== Passage shown

And with that, I'm happy to take questions.

Shelley Hollingsworth

executive
#5

So we're going to take questions on the line, on the phone first. Grant Swanepoel. Grant, are you wanting to start your questions? I think you've been admitted.

Grant Swanepoel

analyst
#6

Can you hear me?

Shelley Hollingsworth

executive
#7

Yes.

Michael Fuge

executive
#8

Yes.

Grant Swanepoel

analyst
#9

Okay. Sorry, there's a bit of a delay between the presentation and the call. So in case you're surprised a bit. Just a few questions quickly. Just on Tauhara, on your op stats, you were showing that you expected to be at 100% and those rounding errors there and you're only at 99%. Is there a little bit of delay within that 3 months to end of September we should be worried about?

Michael Fuge

executive
#10

No, at this stage, we've largely completed the reconstruction of the necessary modifications of the steam plant. And we expect to recommence commissioning roughly by about the middle of March. So -- we're still confident around that in the date, yes.

Grant Swanepoel

analyst
#11

Perfect. And then your dividend, you were talking a little while back that if Rio had confirmed a changed contract, a bit more confidence, you would potentially up that dividend payout ratio this year. Does your outlook for comfortably holding your net debt ratios take into account a higher dividend, and would you still be considering a higher dividend at the end of this year, if Rio did confirm a contract before then?

Shelley Hollingsworth

executive
#12

Yes and yes.

Michael Fuge

executive
#13

Yes and yes. We've been very consistent on that messaging.

Grant Swanepoel

analyst
#14

Can you just give a bit more color on the Ahuroa storage issue? You wrote down $120 million a year ago and now $29 million right back. Should we continue to be expecting write-backs until that contract expires?

Michael Fuge

executive
#15

Yes, I mean, that's the problem. It is quite volatile around this because some of the key things that sort of impact the value of that provision of things like the discount rate you use, which is linked to the 10-year treasury, it's the inflation, PPI, which is the escalation on the contract. And unfortunately, things like in treasuries and inflation rates at the moment, Grant as you know, are very volatile, which is why we're seeing this move around a bit. The other thing that moves it around is the amount that we use thermal generation. And if we step up the use of thermal generation, which we have done because of the Tauhara delay, that makes the facility more valuable for us at storage and therefore reduces the onerous contract provision. Once TCC is shut and our thermal generation drops to just a couple of Peakers, which would be, I don't know, 200 gigs a year, the volatility linked to thermal generation going up and down will reduce quite considerably, but you will still have volatility due to inflation and interest rates. Unfortunately, it's not -- it wasn't a great time to make an onerous contract provision. If it had been done sort of 5 years ago, when we had more benign interest rates and inflation, the provision would have barely moved.

====
== Information shown

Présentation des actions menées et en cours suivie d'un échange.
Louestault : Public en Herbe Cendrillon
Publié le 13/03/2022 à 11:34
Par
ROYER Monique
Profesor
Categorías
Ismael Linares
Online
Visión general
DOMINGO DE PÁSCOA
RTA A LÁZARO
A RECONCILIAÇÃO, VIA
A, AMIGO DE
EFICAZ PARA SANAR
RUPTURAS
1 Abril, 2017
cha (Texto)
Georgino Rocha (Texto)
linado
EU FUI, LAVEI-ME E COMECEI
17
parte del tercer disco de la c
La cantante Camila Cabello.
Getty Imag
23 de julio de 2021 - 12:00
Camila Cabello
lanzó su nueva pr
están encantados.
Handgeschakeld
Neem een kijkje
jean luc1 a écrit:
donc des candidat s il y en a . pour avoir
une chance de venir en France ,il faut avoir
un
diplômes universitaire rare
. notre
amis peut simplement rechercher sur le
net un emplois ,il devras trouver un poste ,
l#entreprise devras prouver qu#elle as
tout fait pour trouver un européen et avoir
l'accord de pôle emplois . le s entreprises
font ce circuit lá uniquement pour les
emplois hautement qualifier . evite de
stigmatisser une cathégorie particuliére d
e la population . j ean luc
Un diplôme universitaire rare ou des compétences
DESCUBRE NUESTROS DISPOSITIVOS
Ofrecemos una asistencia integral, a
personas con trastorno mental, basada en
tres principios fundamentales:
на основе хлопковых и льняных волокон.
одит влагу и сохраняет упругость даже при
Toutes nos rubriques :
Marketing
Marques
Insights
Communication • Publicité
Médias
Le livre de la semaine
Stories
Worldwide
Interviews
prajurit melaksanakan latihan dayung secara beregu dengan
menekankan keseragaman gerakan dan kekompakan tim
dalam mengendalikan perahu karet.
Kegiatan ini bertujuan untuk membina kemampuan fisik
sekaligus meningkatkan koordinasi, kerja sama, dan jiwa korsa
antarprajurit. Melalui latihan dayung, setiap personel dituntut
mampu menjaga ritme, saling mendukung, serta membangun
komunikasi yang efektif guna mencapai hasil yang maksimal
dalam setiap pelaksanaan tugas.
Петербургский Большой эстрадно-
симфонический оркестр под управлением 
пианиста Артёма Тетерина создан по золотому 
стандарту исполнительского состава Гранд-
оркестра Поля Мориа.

====

> **Task to complete**:
In the call transcript, roughly when does Michael Fuge expect commissioning at Tauhara to start again? These items have nothing to do with the call transcript.

> **Your solution**:
By about the middle of March.